I began testing missions and survey grids with the rover and it’s going really well.
I’ll try to shoot some video for those interested.

As long as the grass is not too long it has no problem at all. It draws between 3 - 4 A when running at half speed (which is quick enough)

Next thing I want to add is a collision avoidance sensor at the front.
It should be able to run a survey mission and steer clear of anything getting in it’s way.
I like to try some supported sensor first, and later see If I can replace the sensor part by using a companion computer and a vision camera of some sort.
Love to experiment with for example a Jetson Nano.
But I know nothing yet of using companion computers with ardupilot yey and stuff like mavros.
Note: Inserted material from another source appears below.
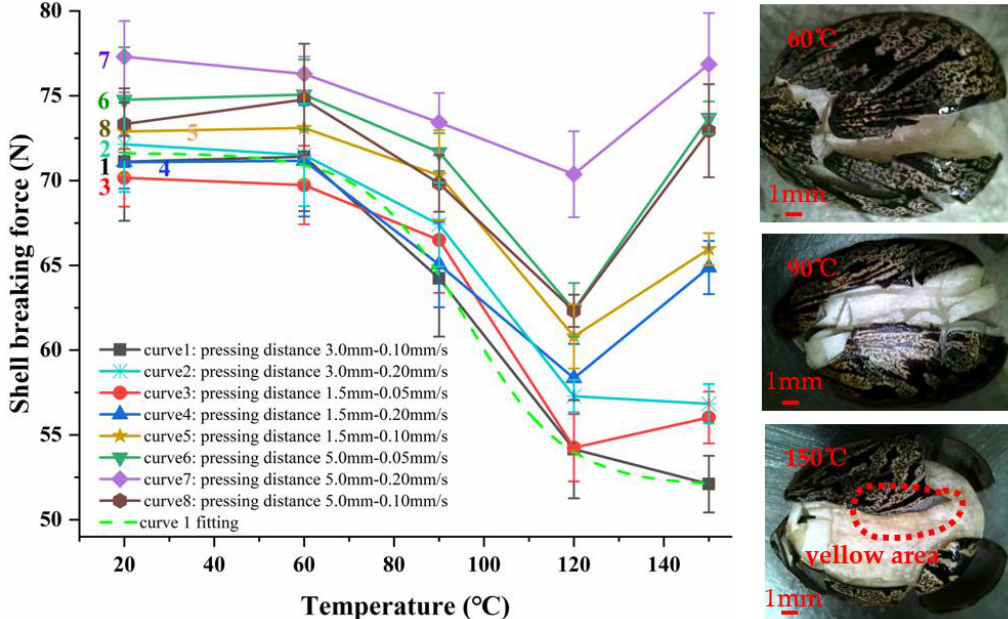
Figure 6. Temperature-shell breaking force curve and corresponding observation image for curve 1 under different tem- peratures.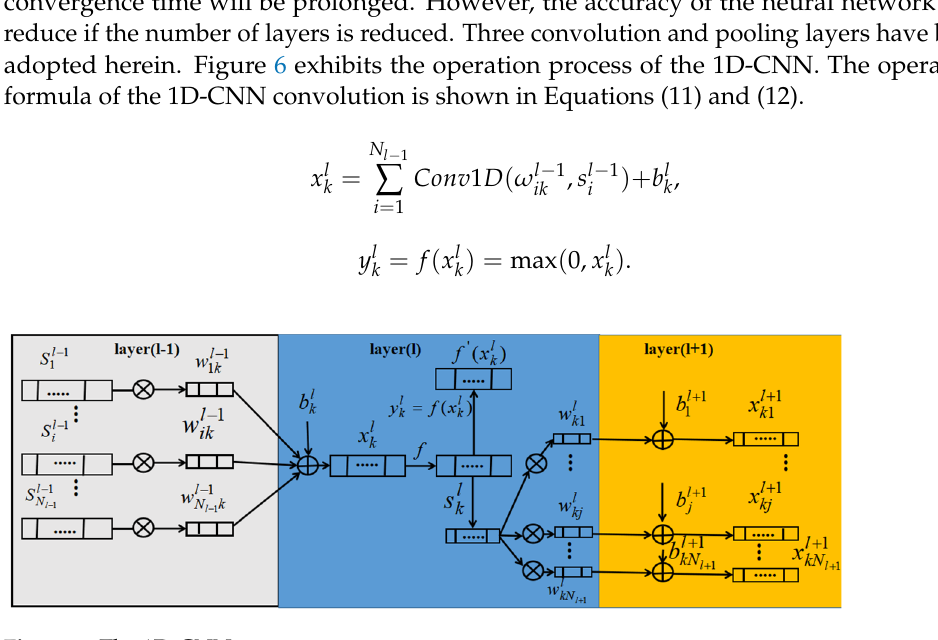
Figure 6. The 1D-CNN structure.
@rmackay9 Do you hace any advice on what to start with for a collision avoidance sensor that does not break the bank.?

Some updates,

Currently testing survey missions.
First part is just running raw missions and see how it holds up.

I’m getting some compass variance errors, and sometimes after driving around for a while the heading seems to be off by around 45-90 degrees.

I’m guessing the compass has to much magnetic interference from where it is mounted so I’m drawing a GPS mount to place it higher.
And see if get it to behave better.
Also when I compare the BN880 with for example my matek gps on my quad, the performance (getting a lock) is worse… but since this is a test and I plane to go for somethin like a HERE for the bigger rover… I’m fine. As long as it does not give me more troubles testing.

My next step is adding a layer of intelligence to avoid obstacles.

I added a benewake tfmini to the front to do some simple collision stuff.
So far only tested in steering mode and it stops.

I had it mounted facing straight forward which gave me false positives when it bounced around while driving, so i angled the senser upward about 5 degrees to see how it goes.

I’l report back when I’ve done the first simple tests.

Hi @OldRaven! Been following your posts here trying to set up bidirectional drive with brushless motors but am having some trouble… My rover uses 4 brushless motors driven by an Aikon 4 in 1 BLHeli32 ESC (set MOT_PWM_Type = normal) with skid steering by setting SERVOx_FUNCTION for servos 1 and 3 to left and right throttle. I’ve successfully driven and done waypoint missions before enabling “Bidirectional 3D” in BLHeli32 (I don’t seem to have “Bidirectional Soft” as an option) so I think my setup is ‘correct’ up until that point. The issue after changing the ESCs is that they no longer initiate fully (only get 1 out of 2 tones after pressing the hardware safety switch), and all motor functions no longer work: driving, motor testing, etc.

I think my problem is that the ESCs are set to initialize at a PWM value of ~1500 while the servo outputs from my Pixhawk4 FC are giving it ~1000. I tried setting the SERVOx_TRIM params for servos 1 and 3 (my vehicle is also skid steering) to 1500 but after reconnecting/resetting the autopilot, these values reset to their SERVOx_MIN and do not save. Can’t seem to find a clear answer on fixing this, have already tried reflashing firmware from Rover V3.5.0 to V4.0.0. I’ve also tried recalibrating my radio and using both a sliding and centered throttle. I’m a bit stuck on this!

My setup:
-Pixhawk 4 FC + PM07 PDB
-Neo-M8N GPS
-4x T-Motor 4012, 48kv brushless motors (with cycloidal reductions)
-Aikon AK32 35A 4in1 ESC

Params:
rover_V4.0.0_8-16-20.param (16.1 KB)

Hi @Nossa, did you try to set SERVO_BLH_AUTO=0 ?
In my case that solve the issue. One ESC are setup and I don’t need the pass-try any more, I disabled it.